### [Short exercise]
Rewrite the data below so that each instance of "phylum" becomes "division", with every other character left unchanged.

##### Provided entries

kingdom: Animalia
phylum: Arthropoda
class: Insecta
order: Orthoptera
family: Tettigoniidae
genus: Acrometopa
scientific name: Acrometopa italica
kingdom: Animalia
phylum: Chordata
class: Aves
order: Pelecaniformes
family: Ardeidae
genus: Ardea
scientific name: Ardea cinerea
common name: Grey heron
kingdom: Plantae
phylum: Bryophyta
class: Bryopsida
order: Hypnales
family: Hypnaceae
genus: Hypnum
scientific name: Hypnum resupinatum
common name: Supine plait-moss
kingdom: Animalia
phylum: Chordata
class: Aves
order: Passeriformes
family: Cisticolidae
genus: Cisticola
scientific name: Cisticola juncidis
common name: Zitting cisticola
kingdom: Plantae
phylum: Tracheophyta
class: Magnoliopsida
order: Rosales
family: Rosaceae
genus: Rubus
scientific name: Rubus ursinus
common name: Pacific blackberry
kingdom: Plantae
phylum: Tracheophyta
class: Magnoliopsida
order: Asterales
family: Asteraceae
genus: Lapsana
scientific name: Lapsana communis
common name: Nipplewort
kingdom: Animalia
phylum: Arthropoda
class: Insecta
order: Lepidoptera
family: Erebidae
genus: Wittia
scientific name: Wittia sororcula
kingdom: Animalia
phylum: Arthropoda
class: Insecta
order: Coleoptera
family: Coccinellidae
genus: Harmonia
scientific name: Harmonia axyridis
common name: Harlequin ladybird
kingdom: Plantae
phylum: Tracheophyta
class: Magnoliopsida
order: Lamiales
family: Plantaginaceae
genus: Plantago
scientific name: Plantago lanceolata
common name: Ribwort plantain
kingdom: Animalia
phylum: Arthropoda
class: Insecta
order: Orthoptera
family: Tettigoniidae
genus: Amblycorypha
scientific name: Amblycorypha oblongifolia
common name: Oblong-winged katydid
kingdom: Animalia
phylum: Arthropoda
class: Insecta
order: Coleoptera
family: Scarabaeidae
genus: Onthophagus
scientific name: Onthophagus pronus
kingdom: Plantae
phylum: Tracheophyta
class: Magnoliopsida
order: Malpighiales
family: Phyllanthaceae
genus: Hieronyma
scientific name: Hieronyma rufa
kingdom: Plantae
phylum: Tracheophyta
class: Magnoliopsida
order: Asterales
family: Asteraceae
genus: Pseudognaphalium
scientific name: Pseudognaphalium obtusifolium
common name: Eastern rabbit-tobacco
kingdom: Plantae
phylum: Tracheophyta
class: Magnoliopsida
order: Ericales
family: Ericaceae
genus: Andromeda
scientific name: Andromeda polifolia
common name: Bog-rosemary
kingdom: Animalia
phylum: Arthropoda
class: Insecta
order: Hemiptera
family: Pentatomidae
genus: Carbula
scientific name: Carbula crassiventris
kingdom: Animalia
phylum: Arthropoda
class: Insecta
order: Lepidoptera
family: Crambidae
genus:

##########

### [Output for this exercise]
kingdom: Animalia
division: Arthropoda
class: Insecta
order: Orthoptera
family: Tettigoniidae
genus: Acrometopa
scientific name: Acrometopa italica
kingdom: Animalia
division: Chordata
class: Aves
order: Pelecaniformes
family: Ardeidae
genus: Ardea
scientific name: Ardea cinerea
common name: Grey heron
kingdom: Plantae
division: Bryophyta
class: Bryopsida
order: Hypnales
family: Hypnaceae
genus: Hypnum
scientific name: Hypnum resupinatum
common name: Supine plait-moss
kingdom: Animalia
division: Chordata
class: Aves
order: Passeriformes
family: Cisticolidae
genus: Cisticola
scientific name: Cisticola juncidis
common name: Zitting cisticola
kingdom: Plantae
division: Tracheophyta
class: Magnoliopsida
order: Rosales
family: Rosaceae
genus: Rubus
scientific name: Rubus ursinus
common name: Pacific blackberry
kingdom: Plantae
division: Tracheophyta
class: Magnoliopsida
order: Asterales
family: Asteraceae
genus: Lapsana
scientific name: Lapsana communis
common name: Nipplewort
kingdom: Animalia
division: Arthropoda
class: Insecta
order: Lepidoptera
family: Erebidae
genus: Wittia
scientific name: Wittia sororcula
kingdom: Animalia
division: Arthropoda
class: Insecta
order: Coleoptera
family: Coccinellidae
genus: Harmonia
scientific name: Harmonia axyridis
common name: Harlequin ladybird
kingdom: Plantae
division: Tracheophyta
class: Magnoliopsida
order: Lamiales
family: Plantaginaceae
genus: Plantago
scientific name: Plantago lanceolata
common name: Ribwort plantain
kingdom: Animalia
division: Arthropoda
class: Insecta
order: Orthoptera
family: Tettigoniidae
genus: Amblycorypha
scientific name: Amblycorypha oblongifolia
common name: Oblong-winged katydid
kingdom: Animalia
division: Arthropoda
class: Insecta
order: Coleoptera
family: Scarabaeidae
genus: Onthophagus
scientific name: Onthophagus pronus
kingdom: Plantae
division: Tracheophyta
class: Magnoliopsida
order: Malpighiales
family: Phyllanthaceae
genus: Hieronyma
scientific name: Hieronyma rufa
kingdom: Plantae
division: Tracheophyta
class: Magnoliopsida
order: Asterales
family: Asteraceae
genus: Pseudognaphalium
scientific name: Pseudognaphalium obtusifolium
common name: Eastern rabbit-tobacco
kingdom: Plantae
division: Tracheophyta
class: Magnoliopsida
order: Ericales
family: Ericaceae
genus: Andromeda
scientific name: Andromeda polifolia
common name: Bog-rosemary
kingdom: Animalia
division: Arthropoda
class: Insecta
order: Hemiptera
family: Pentatomidae
genus: Carbula
scientific name: Carbula crassiventris
kingdom: Animalia
division: Arthropoda
class: Insecta
order: Lepidoptera
family: Crambidae
genus:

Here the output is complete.